Effective action requires that we first overcome our own denial.
We cannot absolve ourselves from responsibility by pointing to our cowardly
media.
John Locke, intellectual mentor to America's Founders, stated in his "Essay
on Human Understanding" in 1689, "It is vain to find fault with the
arts of deceiving, wherein men find pleasure to be deceived."
Overcoming this human frailty remains a formidable challenge.
The False Comfort of Self-Deception
Many besides myself can attest to the difficulties
associated with effecting genuine personal change. Denial remains a potent disincentive
to change precisely because of the compelling subjective benefits it affords.
These transient emotional comforts can present a formidable barrier both to
personal growth as well as to the correction of a dysfunctional political system.
For many reasons, it may be problematic to move beyond the illusory comforts
of denial to experience the uncertainties of reality.
- It is much easier on our moral sensibilities to believe we invaded for
the noble cause of disarming an outlaw than to face the shameful truth that
the rationale we used for our first ever preemptive war was based on false
information [.pdf].

**EXERCISE A**. In the extract on self-deception, restate the paragraph beginning "Many besides myself can attest" in two or three shorter sentences, keeping its main facts.
**EXERCISE B**.
Answer these questions from the extract on self-deception:
(i) In what year did John Locke make the statement quoted in the extract?
(ii) In which work did he make it?
(iii) According to the bulleted point, what was the rationale for the first ever preemptive war based on?

**Collected data entries**.
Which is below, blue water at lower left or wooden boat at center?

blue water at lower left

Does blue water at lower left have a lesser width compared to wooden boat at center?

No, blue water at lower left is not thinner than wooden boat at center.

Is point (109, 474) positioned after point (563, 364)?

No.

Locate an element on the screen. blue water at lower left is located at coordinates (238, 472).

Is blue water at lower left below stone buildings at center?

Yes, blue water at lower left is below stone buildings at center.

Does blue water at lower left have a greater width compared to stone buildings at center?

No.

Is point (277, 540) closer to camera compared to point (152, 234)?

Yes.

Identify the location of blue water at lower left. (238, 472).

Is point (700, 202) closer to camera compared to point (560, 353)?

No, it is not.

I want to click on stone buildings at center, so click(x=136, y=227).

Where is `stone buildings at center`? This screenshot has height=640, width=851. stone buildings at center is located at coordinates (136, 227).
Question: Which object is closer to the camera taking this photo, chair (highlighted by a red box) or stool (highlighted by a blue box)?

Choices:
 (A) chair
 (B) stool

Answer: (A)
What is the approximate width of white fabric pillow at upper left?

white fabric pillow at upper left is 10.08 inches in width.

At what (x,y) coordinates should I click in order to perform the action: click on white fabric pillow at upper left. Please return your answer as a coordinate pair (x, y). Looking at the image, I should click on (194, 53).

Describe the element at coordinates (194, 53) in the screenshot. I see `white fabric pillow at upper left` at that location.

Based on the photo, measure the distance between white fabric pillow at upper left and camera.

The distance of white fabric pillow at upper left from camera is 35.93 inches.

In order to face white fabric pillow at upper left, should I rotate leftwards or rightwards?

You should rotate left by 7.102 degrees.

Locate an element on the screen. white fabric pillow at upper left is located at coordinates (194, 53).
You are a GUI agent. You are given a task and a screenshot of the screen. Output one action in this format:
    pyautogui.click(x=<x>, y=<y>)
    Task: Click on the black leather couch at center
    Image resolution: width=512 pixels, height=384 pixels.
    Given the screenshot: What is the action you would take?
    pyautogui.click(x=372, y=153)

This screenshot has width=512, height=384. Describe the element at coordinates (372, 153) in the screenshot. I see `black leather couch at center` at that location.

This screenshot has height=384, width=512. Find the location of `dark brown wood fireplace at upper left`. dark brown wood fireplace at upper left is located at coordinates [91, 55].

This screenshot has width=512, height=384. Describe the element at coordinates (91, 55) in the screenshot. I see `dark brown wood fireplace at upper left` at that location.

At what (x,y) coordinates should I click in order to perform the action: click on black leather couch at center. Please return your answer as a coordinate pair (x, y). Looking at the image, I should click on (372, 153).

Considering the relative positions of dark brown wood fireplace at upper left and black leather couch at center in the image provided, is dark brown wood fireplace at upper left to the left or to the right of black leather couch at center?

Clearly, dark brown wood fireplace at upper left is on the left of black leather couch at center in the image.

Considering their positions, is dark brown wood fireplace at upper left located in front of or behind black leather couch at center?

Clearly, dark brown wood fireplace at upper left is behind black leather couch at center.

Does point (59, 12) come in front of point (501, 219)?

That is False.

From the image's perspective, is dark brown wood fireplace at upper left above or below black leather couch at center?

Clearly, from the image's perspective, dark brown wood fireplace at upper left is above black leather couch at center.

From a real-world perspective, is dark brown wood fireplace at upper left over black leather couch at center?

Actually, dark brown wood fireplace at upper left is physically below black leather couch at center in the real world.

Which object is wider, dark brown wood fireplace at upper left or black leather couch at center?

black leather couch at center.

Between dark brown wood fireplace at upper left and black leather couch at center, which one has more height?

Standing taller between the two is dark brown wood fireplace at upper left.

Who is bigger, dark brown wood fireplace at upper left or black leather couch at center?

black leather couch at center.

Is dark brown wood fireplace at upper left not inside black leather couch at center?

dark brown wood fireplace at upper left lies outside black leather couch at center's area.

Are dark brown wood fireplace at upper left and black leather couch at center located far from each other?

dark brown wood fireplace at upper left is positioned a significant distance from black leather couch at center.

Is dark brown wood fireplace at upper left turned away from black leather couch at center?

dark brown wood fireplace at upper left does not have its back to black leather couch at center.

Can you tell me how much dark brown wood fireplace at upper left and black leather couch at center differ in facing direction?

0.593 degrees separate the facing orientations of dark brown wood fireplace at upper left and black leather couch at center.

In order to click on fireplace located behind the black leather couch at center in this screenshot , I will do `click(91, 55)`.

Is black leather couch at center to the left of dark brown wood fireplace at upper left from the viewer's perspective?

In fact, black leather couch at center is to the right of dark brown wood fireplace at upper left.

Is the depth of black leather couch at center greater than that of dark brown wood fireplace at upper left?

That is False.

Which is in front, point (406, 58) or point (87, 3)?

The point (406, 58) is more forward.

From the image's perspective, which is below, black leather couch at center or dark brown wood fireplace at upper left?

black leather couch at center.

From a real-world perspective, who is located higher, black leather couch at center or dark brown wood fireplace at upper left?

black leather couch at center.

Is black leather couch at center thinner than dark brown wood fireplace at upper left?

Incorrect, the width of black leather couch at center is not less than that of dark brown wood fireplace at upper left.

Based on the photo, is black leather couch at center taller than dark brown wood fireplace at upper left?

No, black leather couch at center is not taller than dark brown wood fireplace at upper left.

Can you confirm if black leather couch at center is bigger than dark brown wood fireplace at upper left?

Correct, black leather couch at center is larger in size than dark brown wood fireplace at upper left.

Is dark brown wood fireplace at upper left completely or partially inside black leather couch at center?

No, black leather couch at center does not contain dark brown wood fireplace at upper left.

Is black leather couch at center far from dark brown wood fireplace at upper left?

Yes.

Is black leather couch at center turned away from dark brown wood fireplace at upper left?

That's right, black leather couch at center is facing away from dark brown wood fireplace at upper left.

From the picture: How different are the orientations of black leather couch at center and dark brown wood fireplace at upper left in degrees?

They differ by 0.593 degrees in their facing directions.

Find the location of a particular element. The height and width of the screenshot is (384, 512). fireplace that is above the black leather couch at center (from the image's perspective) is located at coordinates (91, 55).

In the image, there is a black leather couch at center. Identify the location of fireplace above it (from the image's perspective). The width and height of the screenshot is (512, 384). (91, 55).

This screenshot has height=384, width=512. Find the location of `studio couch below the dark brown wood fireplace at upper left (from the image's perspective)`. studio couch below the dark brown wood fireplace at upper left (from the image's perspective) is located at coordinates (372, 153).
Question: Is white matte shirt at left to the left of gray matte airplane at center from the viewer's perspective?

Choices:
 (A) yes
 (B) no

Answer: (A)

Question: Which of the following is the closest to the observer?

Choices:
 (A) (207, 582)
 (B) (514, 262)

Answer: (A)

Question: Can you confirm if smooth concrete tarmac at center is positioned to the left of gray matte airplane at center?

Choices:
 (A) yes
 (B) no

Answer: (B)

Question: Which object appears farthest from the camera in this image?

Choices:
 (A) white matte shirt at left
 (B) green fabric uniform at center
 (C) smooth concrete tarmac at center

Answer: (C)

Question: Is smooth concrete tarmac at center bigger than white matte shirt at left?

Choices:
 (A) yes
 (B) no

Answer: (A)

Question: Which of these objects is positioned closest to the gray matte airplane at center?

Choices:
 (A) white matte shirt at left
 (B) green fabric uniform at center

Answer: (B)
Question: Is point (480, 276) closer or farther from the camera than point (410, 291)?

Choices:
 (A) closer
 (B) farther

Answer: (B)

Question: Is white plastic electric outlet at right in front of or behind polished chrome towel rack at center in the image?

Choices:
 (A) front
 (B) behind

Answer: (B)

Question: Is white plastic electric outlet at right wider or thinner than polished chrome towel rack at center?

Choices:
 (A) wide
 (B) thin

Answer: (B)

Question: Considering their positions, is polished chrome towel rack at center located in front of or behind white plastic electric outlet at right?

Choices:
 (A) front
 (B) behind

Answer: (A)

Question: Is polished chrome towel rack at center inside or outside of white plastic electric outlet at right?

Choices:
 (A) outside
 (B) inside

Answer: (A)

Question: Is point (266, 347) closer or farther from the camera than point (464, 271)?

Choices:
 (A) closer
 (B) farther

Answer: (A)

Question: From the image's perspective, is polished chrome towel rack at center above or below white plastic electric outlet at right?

**ANSWER SPACE A**. Many can attest that genuine personal change is difficult. Denial discourages change because of the compelling subjective benefits it offers. These short-lived emotional comforts can block both personal growth and the correction of a dysfunctional political system.

**ANSWER SPACE B**.
(i) 1689
(ii) His "Essay on Human Understanding"
(iii) False information